- **Activity**
Produce a faithful copy of the data, one that leaves out the pictures.

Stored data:
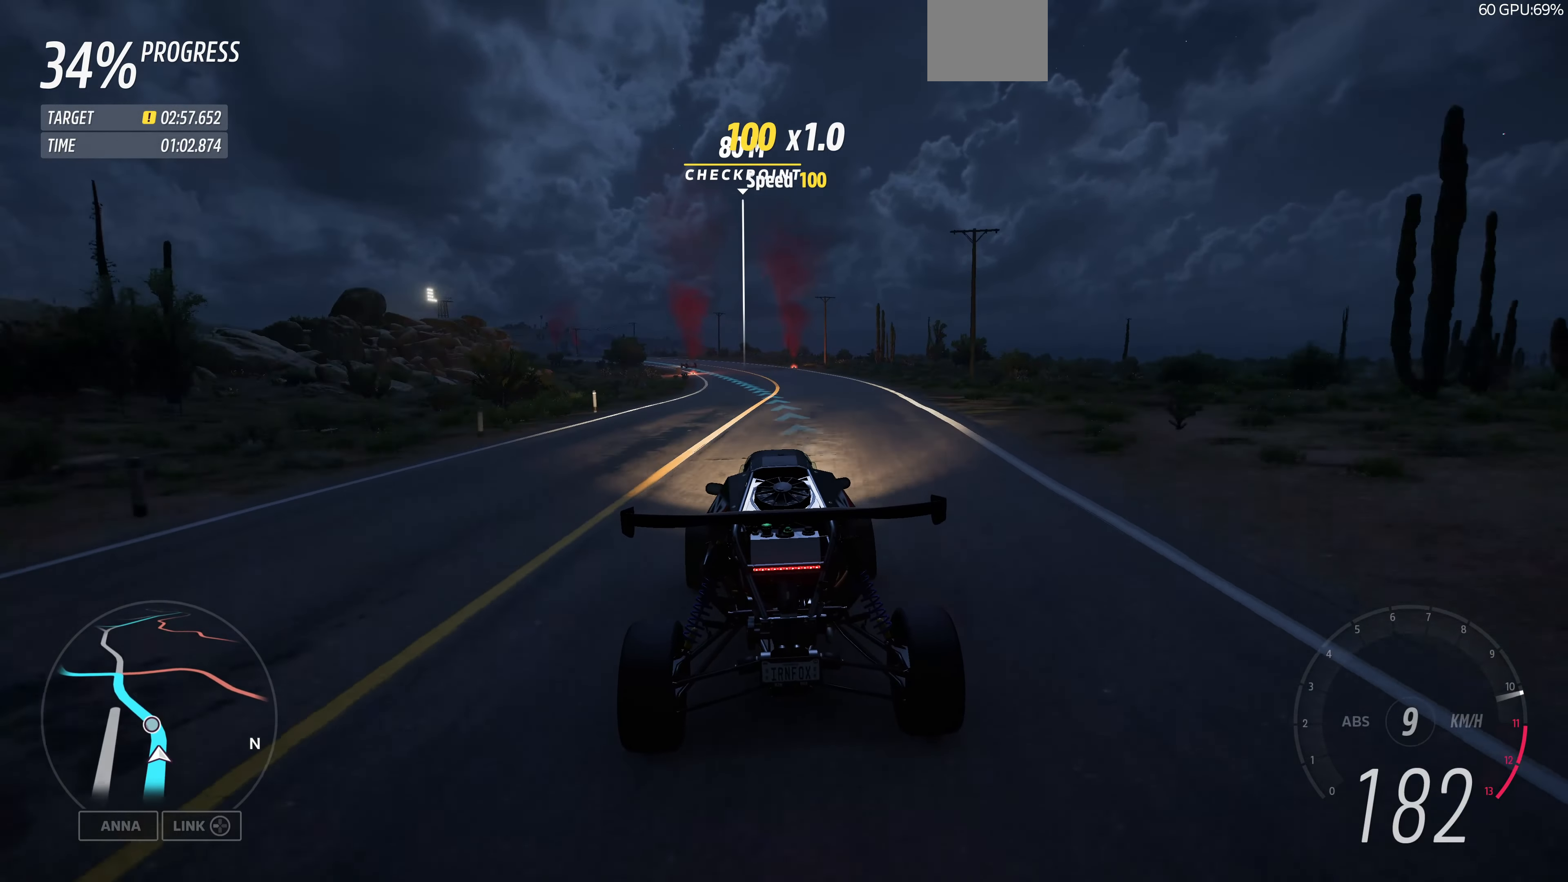
{"buttons": ["R2"], "left_stick": "up", "right_stick": "center", "events": []}
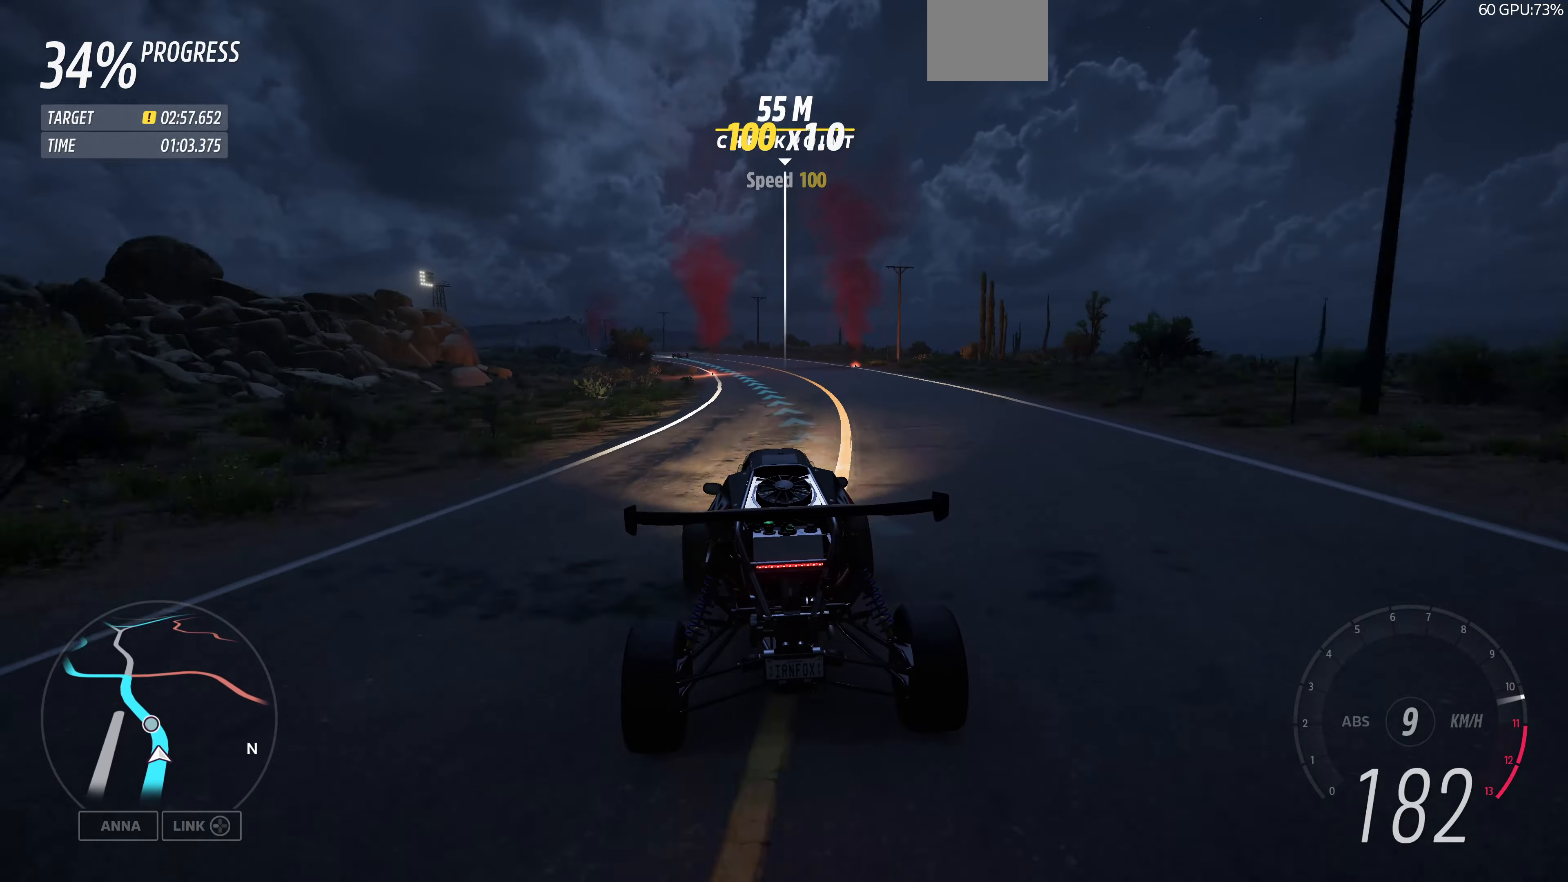
{"buttons": ["R2"], "left_stick": "up", "right_stick": "center", "events": []}
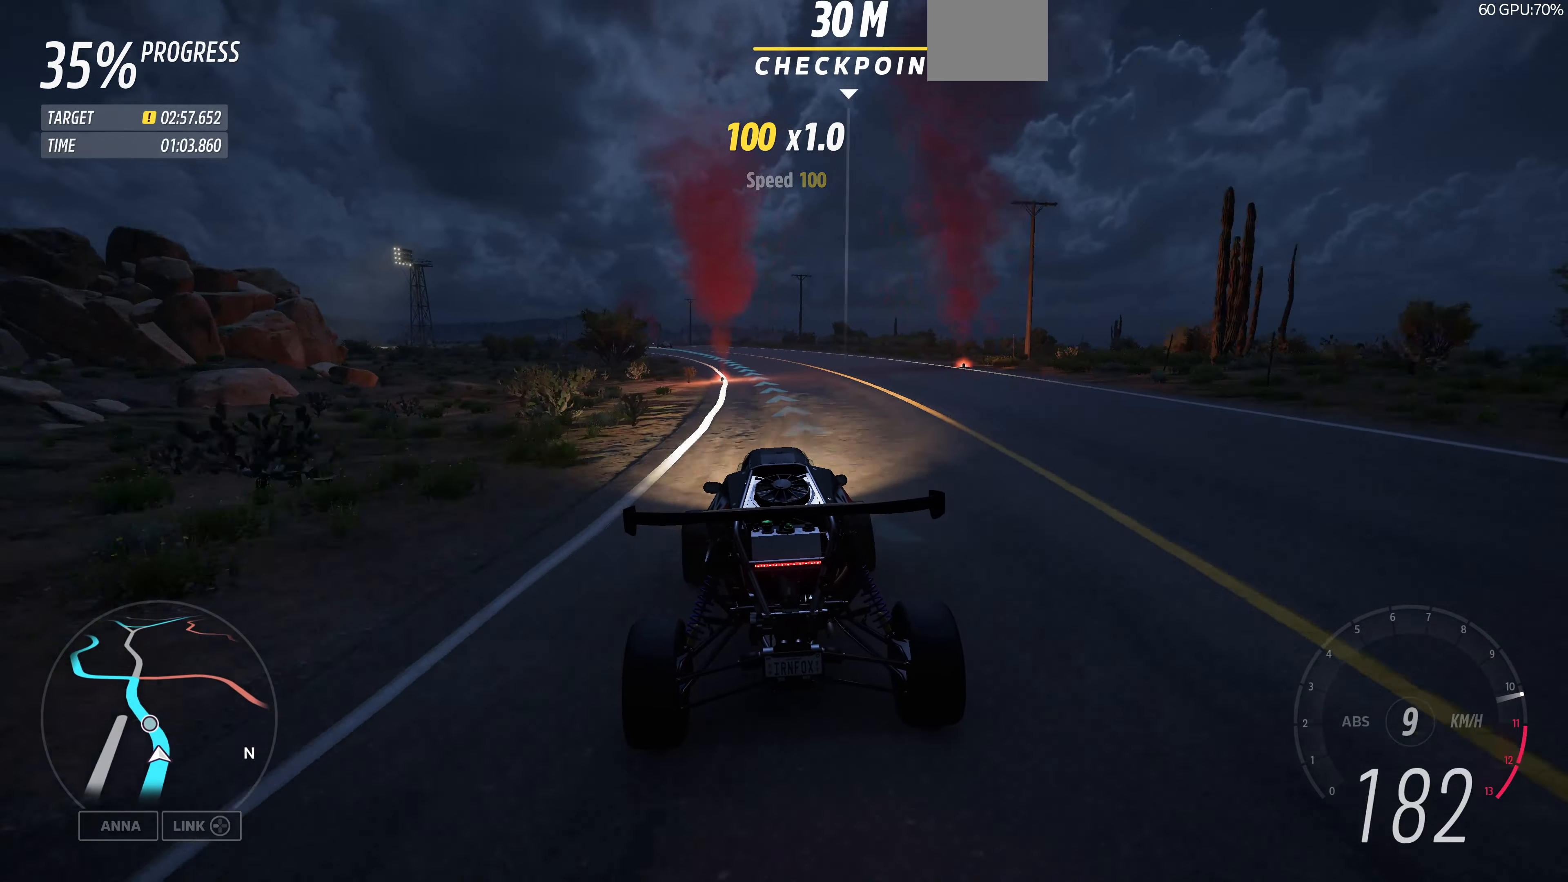
{"buttons": ["R2"], "left_stick": "up-left", "right_stick": "center", "events": [[434, "left_stick", "up-left"]]}
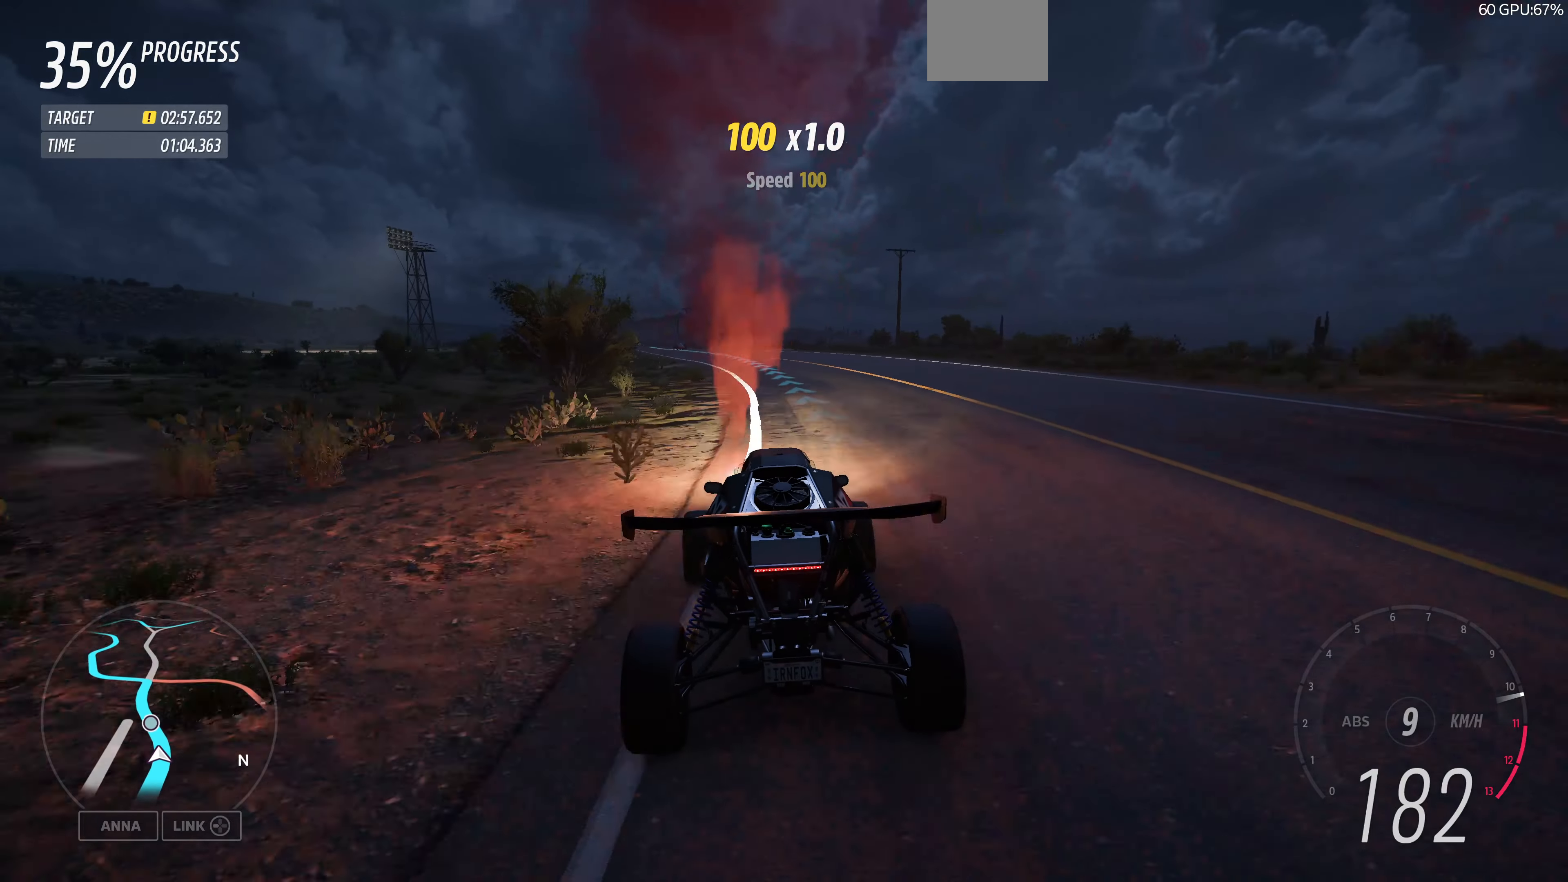
{"buttons": ["R2"], "left_stick": "up-left", "right_stick": "center", "events": []}
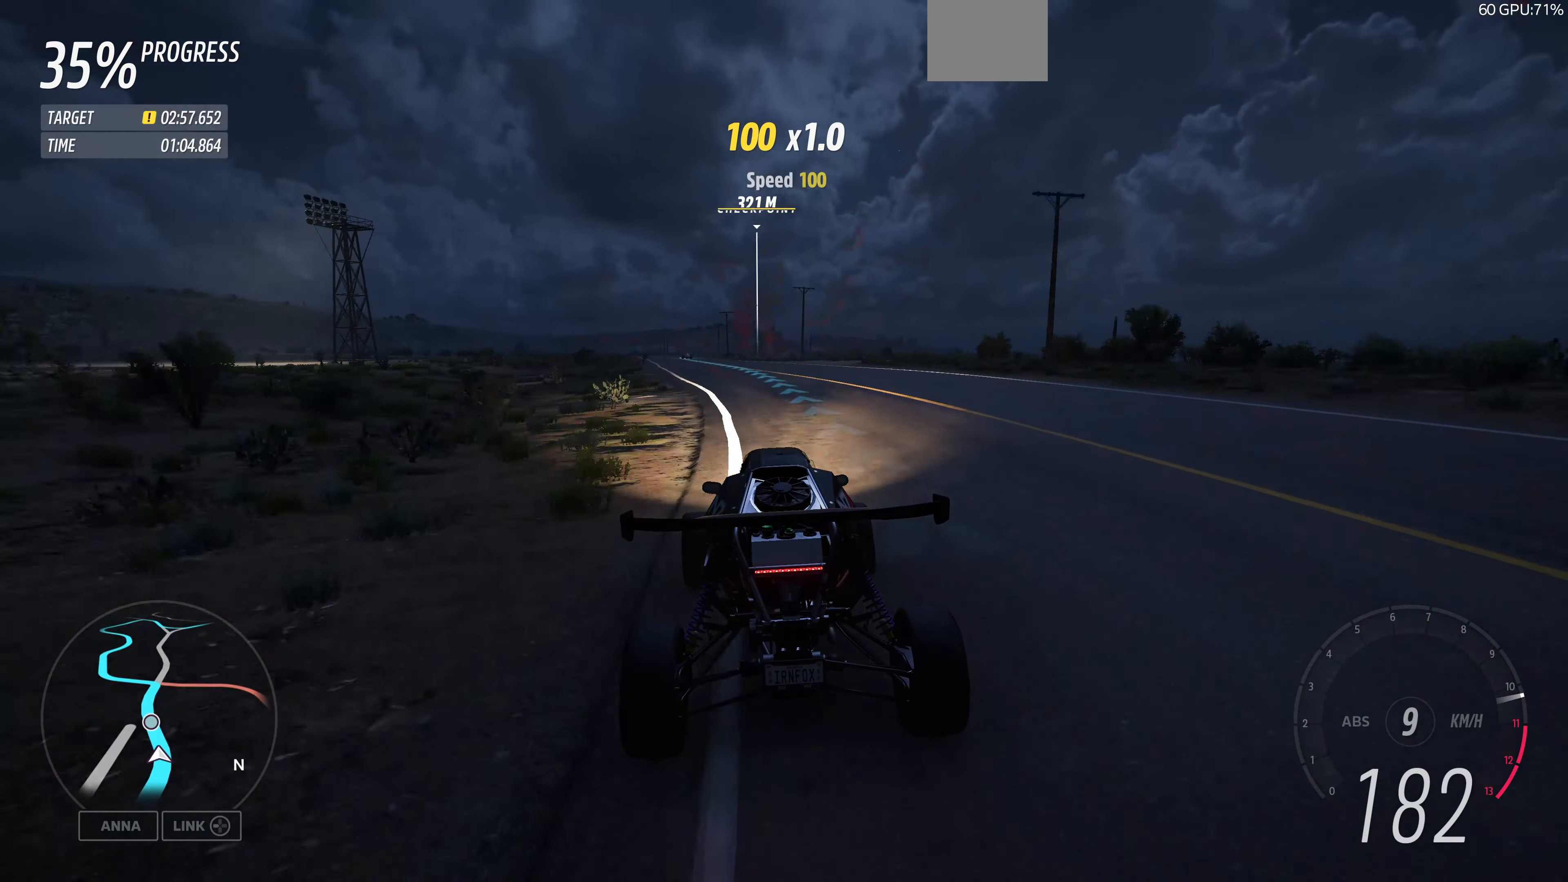
{"buttons": ["R2"], "left_stick": "up-left", "right_stick": "center", "events": []}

- **Result of the exercise**
{"buttons": ["R2"], "left_stick": "up", "right_stick": "center", "events": []}
{"buttons": ["R2"], "left_stick": "up", "right_stick": "center", "events": []}
{"buttons": ["R2"], "left_stick": "up-left", "right_stick": "center", "events": [[434, "left_stick", "up-left"]]}
{"buttons": ["R2"], "left_stick": "up-left", "right_stick": "center", "events": []}
{"buttons": ["R2"], "left_stick": "up-left", "right_stick": "center", "events": []}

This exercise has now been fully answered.